I understand the point but at the same time I think people make a bigger deal out of Steam's DRM than it actually is. Hell depending on the game there are even extremely trivial ways around it.
liamdawe 20 October 2018 at 6:52 pm UTC
Scoopta
liamdawe
ScooptaLiam you mention DRM free games as if they don't exist on steam. People seem to misunderstand. Just because a game is on steam doesn't mean it's DRMed and it doesn't mean you can't back it up. Steam does provide OPTIONAL DRM that a Dev must deliberately choose to use. There are actually a good number of games in my steam library that are not DRMed at all. An easy way to test is to run the game manually and see if it sets your steam status to in game. Even some games that do that don't actually require steam to be present so the most accurate way of testing would be to close steam and then try to run the game.
Sure, but plenty of Steam games have some form of Steam integration. I'm sure you understood my wider point.
I understand the point but at the same time I think people make a bigger deal out of Steam's DRM than it actually is. Hell depending on the game there are even extremely trivial ways around it.
I rarely make a big deal out of Steam's DRM and in this case it wasn't specifically about Steam's DRM. It was mentioned, sure, but only because this happened on Steam.
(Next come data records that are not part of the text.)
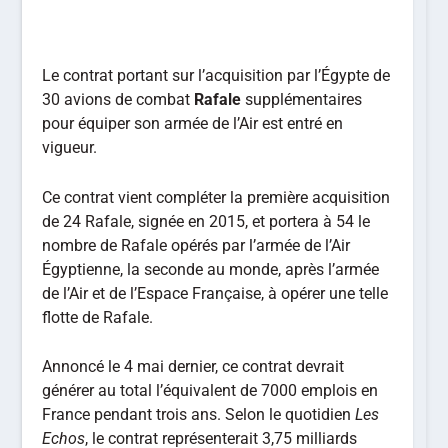
Le contrat portant sur l’acquisition par l’Égypte de
30 avions de combat
Rafale
supplémentaires
pour équiper son armée de l’Air est entré en
vigueur.
Ce contrat vient compléter la première acquisition
de 24 Rafale, signée en 2015, et portera à 54 le
nombre de Rafale opérés par l’armée de l’Air
Égyptienne, la seconde au monde, après l’armée
de l’Air et de l’Espace Française, à opérer une telle
flotte de Rafale.
Annoncé le 4 mai dernier, ce contrat devrait
générer au total l’équivalent de 7000 emplois en
France pendant trois ans. Selon le quotidien
Les
Echos
, le contrat représenterait 3,75 milliards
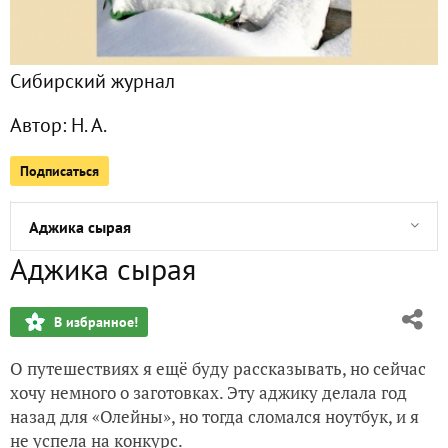
Ревизия семян
Сибирский журнал
На тропе войны с бобром
Автор:
Н. А.
Твёрдый сычужный сыр
Подписаться
Горлодёр по-нашему
Аджика сырая
Аджика сырая
Сажать батун весной
В избранное!
Осень золотая с сединой
О путешествиях я ещё буду рассказывать, но сейчас
Сибирский компот
хочу немного о заготовках. Эту аджику делала год
назад для «Олейны», но тогда сломался ноутбук, и я
Гриб баран
не успела на конкурс.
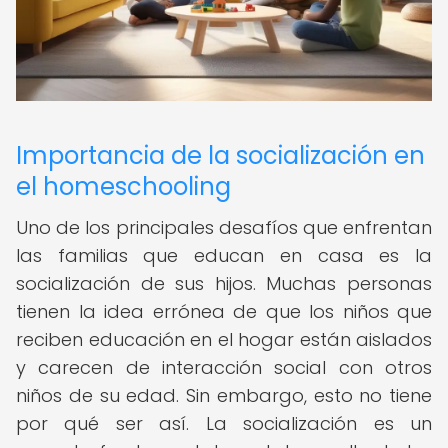
Importancia de la socialización en
el homeschooling
Uno de los principales desafíos que enfrentan
las familias que educan en casa es la
socialización de sus hijos. Muchas personas
tienen la idea errónea de que los niños que
reciben educación en el hogar están aislados
y carecen de interacción social con otros
niños de su edad. Sin embargo, esto no tiene
por qué ser así. La socialización es un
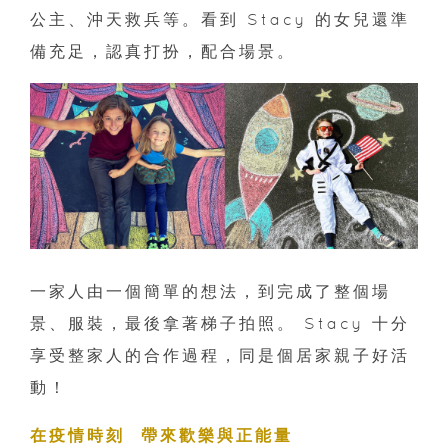
公主、沖天救兵等。看到 Stacy 的女兒還準
備充足，認真打扮，配合場景。
一家人由一個簡單的想法，到完成了整個場
景、服裝，最後拿著梯子拍照。 Stacy 十分
享受整家人的合作過程，同是個居家親子好活
動！
在疫情時刻 帶來歡樂與正能量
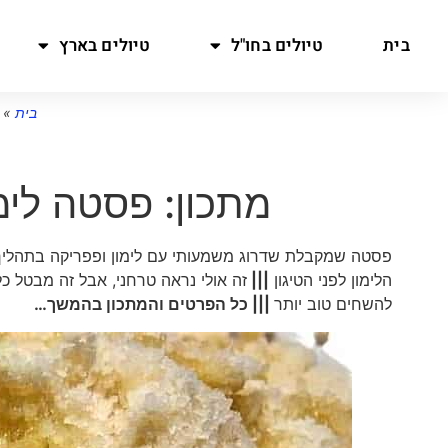
בית
טיולים בחו"ל
טיולים בארץ
בית
»
מתכון: פסטה לימ
פסטה שמקבלת שדרוג משמעותי עם לימון ופפריקה בתהלי
הלימון לפני הטיגון
|||
זה אולי נראה טרחני, אבל זה מבטל כ
להשחים טוב יותר
||| כל הפרטים והמתכון בהמשך…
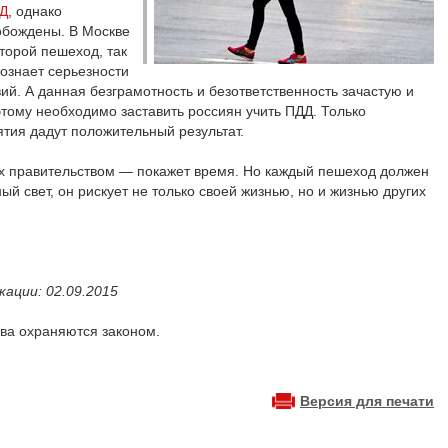
ДД
, однако
обождены. В Москве
торой пешеход, так
сознает серьезности
ий. А данная безграмотность и безответственность зачастую и
тому необходимо заставить россиян учить ПДД. Только
тия дадут положительный результат.
ых правительством — покажет время. Но каждый пешеход должен
ый свет, он рискует не только своей жизнью, но и жизнью других
ации: 02.09.2015
ва охраняются законом.
Версия для печати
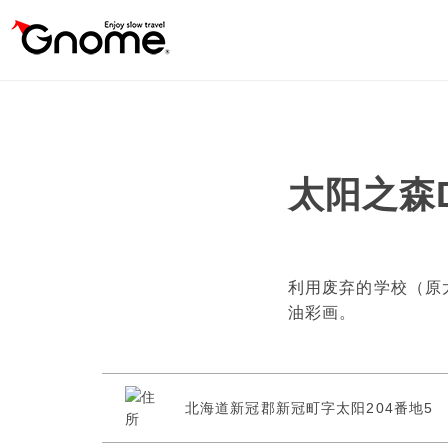
太阳之森D
利用废弃的学校（原太
油彩画。
北海道新冠郡新冠町字太阳204番地5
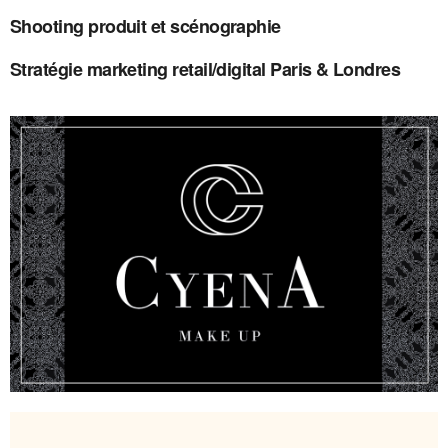
Shooting produit et scénographie
Stratégie marketing retail/digital Paris & Londres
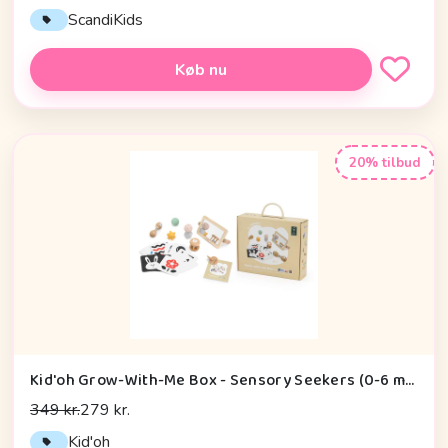
ScandiKids
Køb nu
20% tilbud
Kid'oh Grow-With-Me Box - Sensory Seekers (0-6 mdr.)
349 kr.
279 kr.
Kid'oh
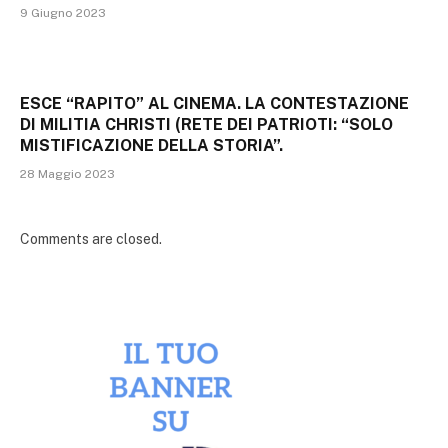
9 Giugno 2023
ESCE “RAPITO” AL CINEMA. LA CONTESTAZIONE
DI MILITIA CHRISTI (RETE DEI PATRIOTI: “SOLO
MISTIFICAZIONE DELLA STORIA”.
28 Maggio 2023
Comments are closed.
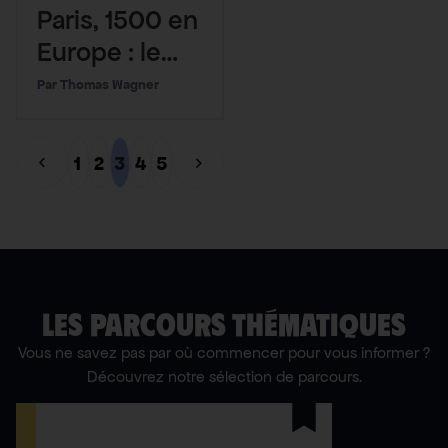
Paris, 1500 en
Europe : le
changement
Thomas Wagner
climatique a
triplé le
1
2
3
4
5
nombre de
morts de la
canicule de
juin 2025
LES PARCOURS THÉMATIQUES
Vous ne savez pas par où commencer pour vous informer ?
Découvrez notre sélection de parcours.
The main point is that it's a reminder on how stuff can be taken away.
thykr 20 October 2018 at 7:00 pm UTC
You have to keep in mind that the developers are human beings too.
The person who did this probably had a bad day, was very fed up already and read this review and took it personally or something, which lead to them over-reacting. It happens to everybody once in a while.

Sure that's wrong, but he did apologize and fix things anyway.